Join professional groups in your field as a student member if you are still in college. Attend conferences and rub shoulders with seasoned pros who are often eager to help neophytes. Volunteer to help run the registration table, and you will meet lots of potentially helpful people.
Arrange a Job Shadow
When you have a positive networking meeting with someone, try to arrange a job shadow day as a follow-up.
Have an Elevator Pitch Ready
Take stock of your strongest interests and skills and be prepared to tell people who you meet some interesting things about yourself to grab their attention. Think of it as a 30-second commercial.
For example, you might say “I am an English major who loves to write. I have organized and promoted lots of concerts and fundraising events for my campus singing group. I also love to follow fashion trends, and helped to coordinate the annual campus fashion show sponsored by my sorority.”
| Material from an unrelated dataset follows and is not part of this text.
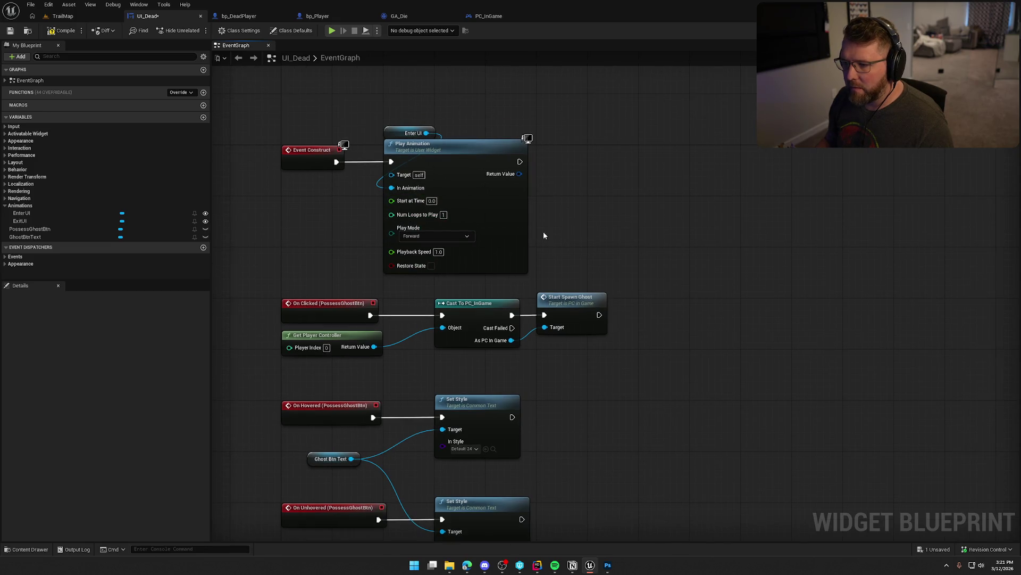
{"action": "left_click", "coordinate": [64, 30]}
Target Your Resume and Cover Letter
As your career goals begin to crystallize, develop targeted versions of your resume. Showcase the skills, experiences, coursework, and projects most related to your emerging job objectives.
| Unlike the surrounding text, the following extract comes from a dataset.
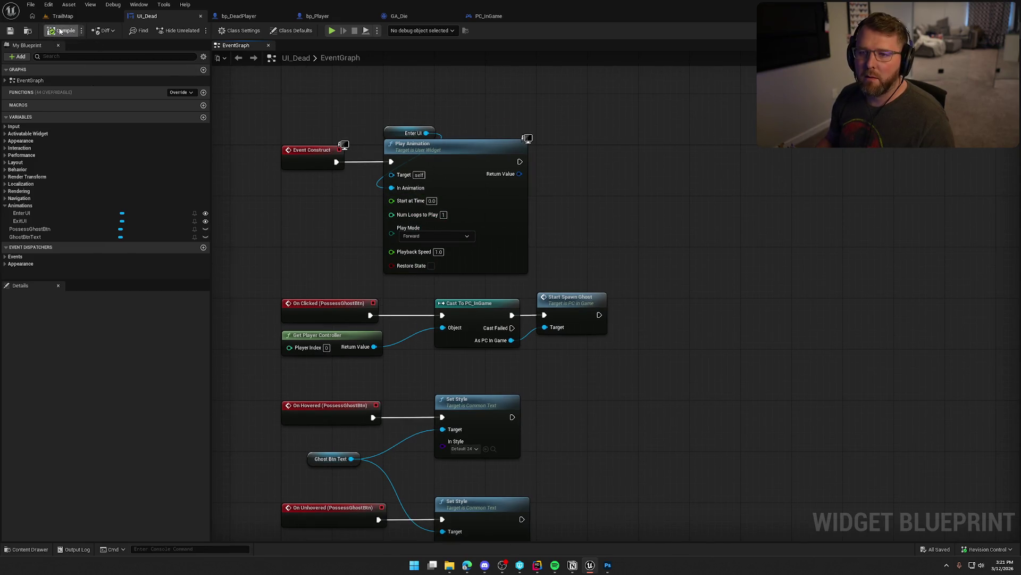
{"action": "left_click", "coordinate": [63, 16]}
Avoid generic cover letters. Instead, take the time to write a targeted cover letter to make a special case for how each job matches your interests and skills. Get feedback and advice from advisors and contacts in order to improve your documents. Always carefully grammar, spell check and proofread your documents.
Find Companies You Would Like to Work For
Identify other employers of interest which are not affiliated with your college’s career office to expand your options. Visit the employment section of their website and look for college student/graduate opportunities.
Check to see if your college has any alumni working at your target organizations and ask for their advice about accessing jobs at their organization. Your career and alumni offices can help you to identify alumni by an organization. You can also utilize the alumni function on LinkedIn to identify some contacts.
Use job sites like Indeed.com to generate more job leads. Identify specialized or niche job boards for your field to find more listings.
Once you’ve found employers you would like to work for, here’s how to get noticed by them.
Organize Your Job Search
Get organized. Keep a database of all your applications and contacts. Schedule 10 hours per week for job searching while you are in school. Increase the time you spend to 20 hours a week during breaks and after graduation. Here are ten good ways to organize your job search.
Line Up an Internship
Do as many internships as possible during your college years. If you find that you are underqualified for your target job at graduation, explore the possibility of doing an internship for the summer or fall after graduation.
Internship sponsors often hire from their past roster of interns, plus you will gain valuable skills and contacts. If cash flow is an issue, pair a part-time internship with a basic paying job.
Keep Balance in Your Life
Finally, endeavor to retain some balance in your life while you are in job search mode. Exercise, follow a healthy diet, get enough sleep and continue to pursue your outside interests in order to keep your energy level up and maintain a positive state of mind.
Finding that perfect first job may take some time, but making a good match will be worth your preparation and patience.